# A Budget of Classifier Evaluation Measures

Beginning analysts and data scientists often ask: “how does one remember and master the seemingly endless number of classifier metrics?”

My concrete advice is:

- Read Nina Zumel’s excellent series on scoring classifiers.
- Keep notes.
- Settle on one or two metrics as you move project to project. We prefer “AUC” early in a project (when you want a flexible score) and “deviance” late in a project (when you want a strict score).
- When working on practical problems work with your business partners to find out which of precision/recall, or sensitivity/specificity most match their business needs. If you have time show them and explain the ROC plot and invite them to price and pick points along the ROC curve that most fit their business goals. Finance partners will rapidly recognize the ROC curve as “the efficient frontier” of classifier performance and be very comfortable working with this summary.

That being said it always seems like there is a bit of gamesmanship in that somebody always brings up yet another score, often apparently in the hope you may not have heard of it. Some choice of measure is signaling your pedigree (precision/recall implies a data mining background, sensitivity/specificity a medical science background) and hoping to befuddle others.

The rest of this note is some help in dealing with this menagerie of common competing classifier evaluation scores.

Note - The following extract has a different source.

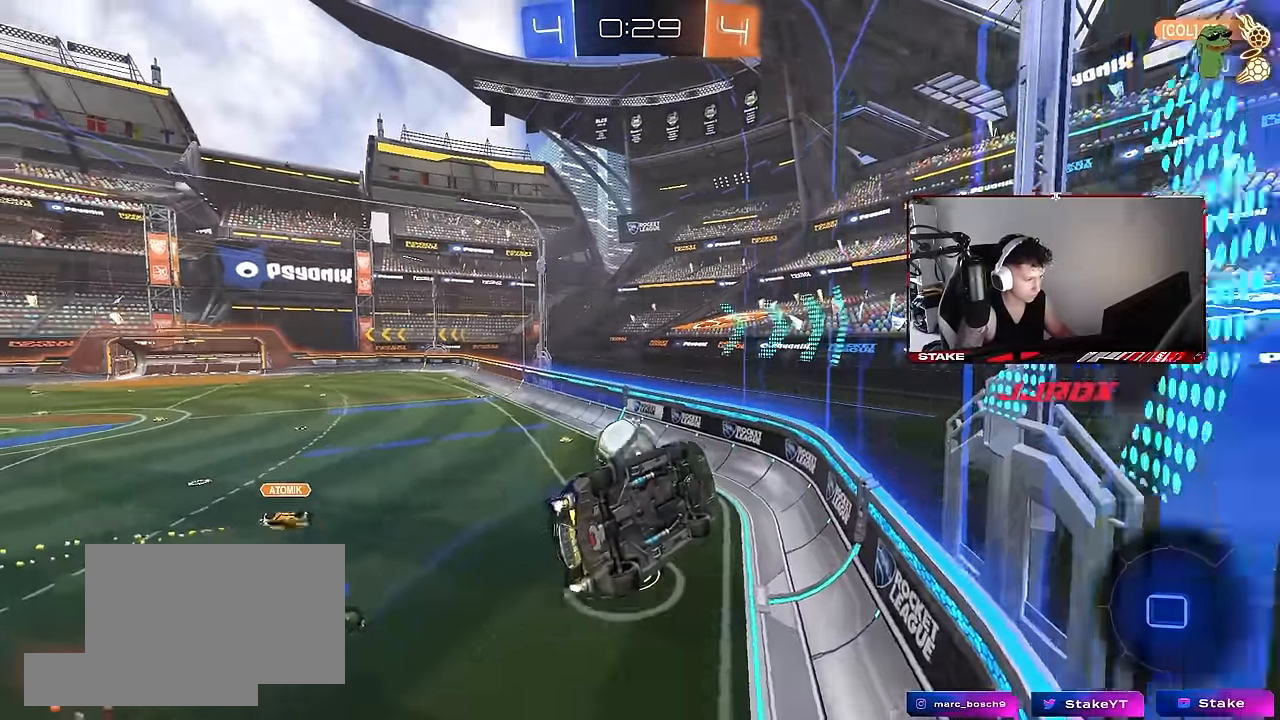
{"keys": ["a", "w"], "mouse": [], "events": [[134, "a", "up"], [184, "s", "down"], [217, "a", "down"], [267, "a", "up"], [267, "s", "up"], [367, "a", "down"], [417, "a", "up"], [417, "w", "down"], [467, "a", "down"]]}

Pictured Right: Stanley Wyatt illustration from “Mathmanship” Nicholas Vanserg, 1958, collected in *A Stress Analysis of a Strapless Evening Gown*, Robert A. Baker, Prentice-Hall, 1963

## Definitions

Lets define our terms. We are going to work with “binary classification” problems. These are problems where we have example instances (also called rows) that are either “in the class” (we will call these instances “true”) or not (and we will call these instances “false”). A classifier is a function that given the description of an instance tries to determine if the instance is in the class or not. The classifier may either return a decision of “positive”/“negative” (indicating the classifier thinks the instance is in or out of the class) or a probability score denoting the estimated probability of being in the class.

## Decision or Hard Classifiers

For decision based (or “hard”) classifiers (those returning only a positive/negative determination) the “confusion matrix” is a sufficient statistic in the sense it contains all of the information summarizing classifier quality. All other classification measures can be derived from it.

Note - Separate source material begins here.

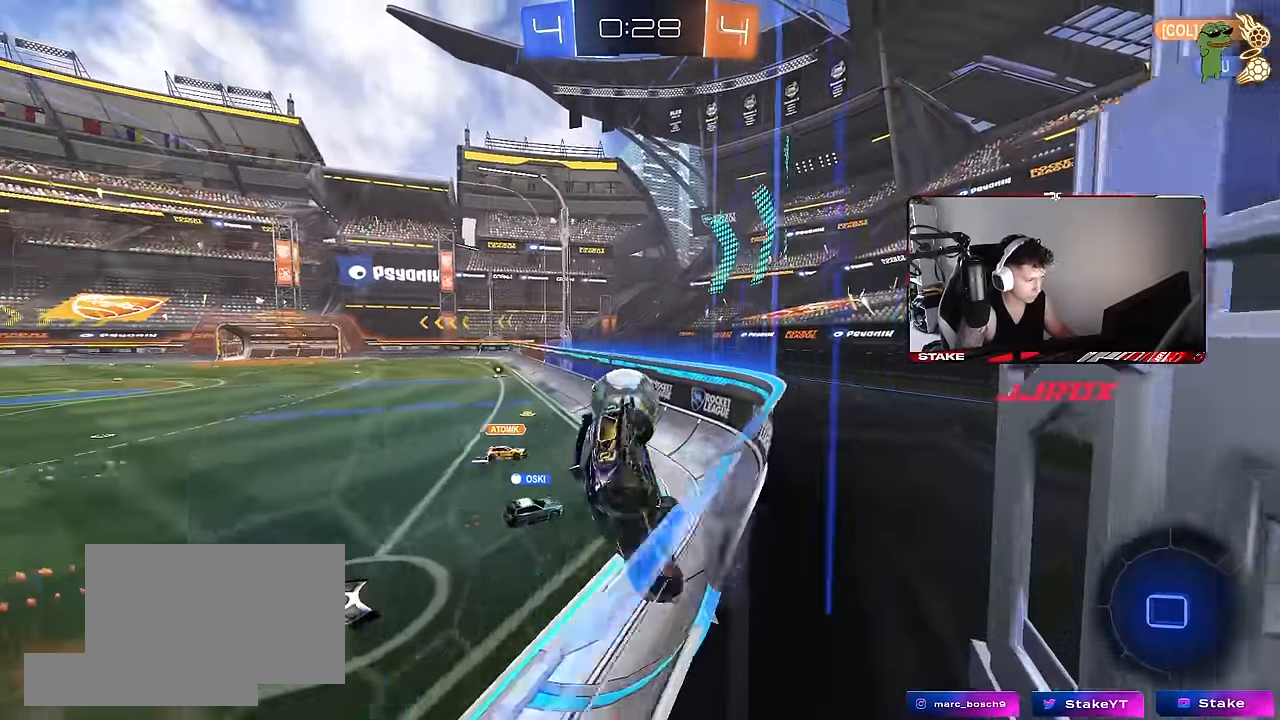
{"keys": ["a", "w"], "mouse": [], "events": [[234, "shift", "down"], [284, "shift", "up"]]}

For a decision classifier (one that returns “positive” and “negative”, and not probabilities) the classifier’s performance is completely determined by four counts:

- The True Positive count, this is the number of items that are in the true class that the classifier declares to be positive.
- The True Negative count, this is the number of items that in the false class that the classifier declares to be negative.
- The False Positive count, this is the number of items that are not in the true class that the classifier declares to be positive.
- The False Negative count, this is the number of items in the true class the that classifier declares to be negative.

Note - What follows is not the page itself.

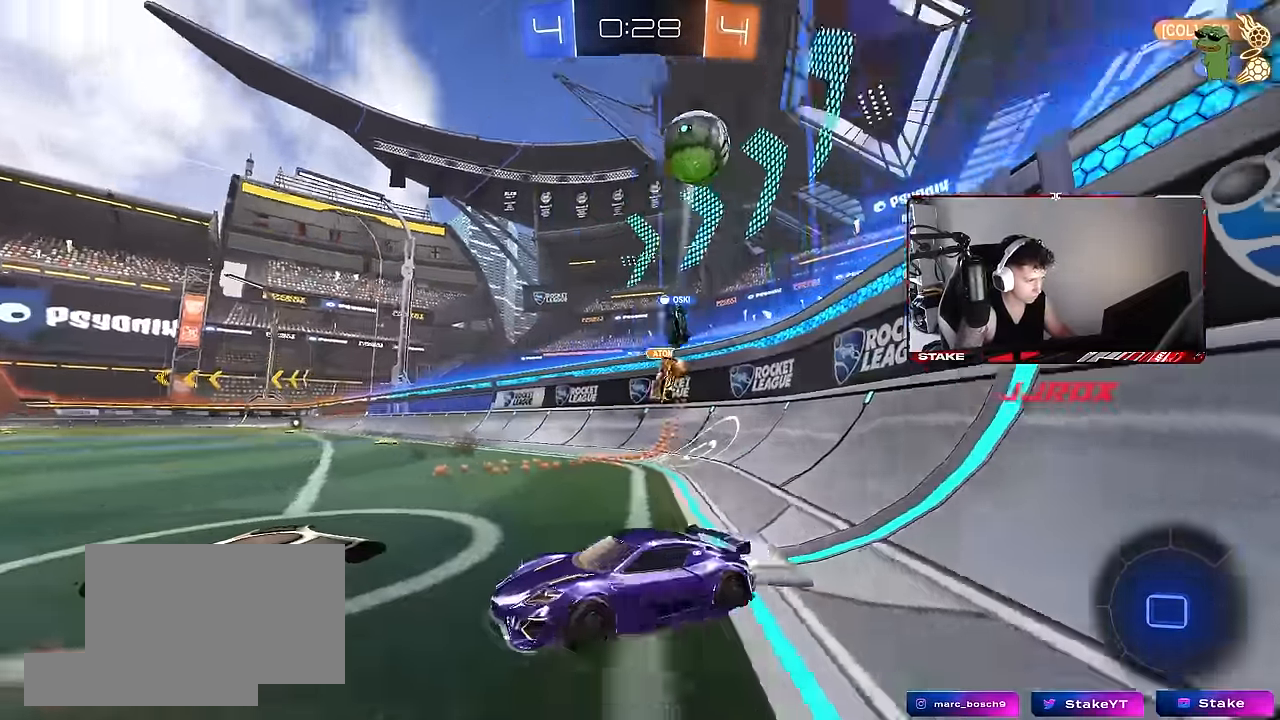
{"keys": ["d", "w"], "mouse": [], "events": [[350, "a", "up"], [450, "d", "down"]]}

Notice true and false are being used to indicate if the classifier is correct (and not the actual category of each item) in these terms. This is traditional nomenclature. The first two quantities are where the classifier is correct (positive corresponding to true and negative corresponding to false) and the second two quantities count instances where the classifier is incorrect.

It is traditional to arrange these quantities into a 2 by 2 table called the confusion matrix. If we define:

```
library('ggplot2')
library('caret')
```

`## Loading required package: lattice`

`library('rSymPy')`

`## Loading required package: rJython`

`## Loading required package: rJava`

`## Loading required package: rjson`

```
A = Var('TruePositives')
B = Var('FalsePositives')
C = Var('FalseNegatives')
D = Var('TrueNegatives')
```

(Note all code shared here.)

Then the caret R package defines the confusion matrix as follows (see `help("confusionMatrix")`

) as follows:

```
Reference
Predicted Event No Event
Event A B
No Event C D
```

Reference is “ground truth” or actual outcome. We will call examples that have true ground truth “true examples” (again, please don’t confuse this with “TrueNegatives” which are “false examples” that are correctly scored as being false. We would prefer to have the classifier indicate columns instead of rows, but we will use the caret notation for consistency.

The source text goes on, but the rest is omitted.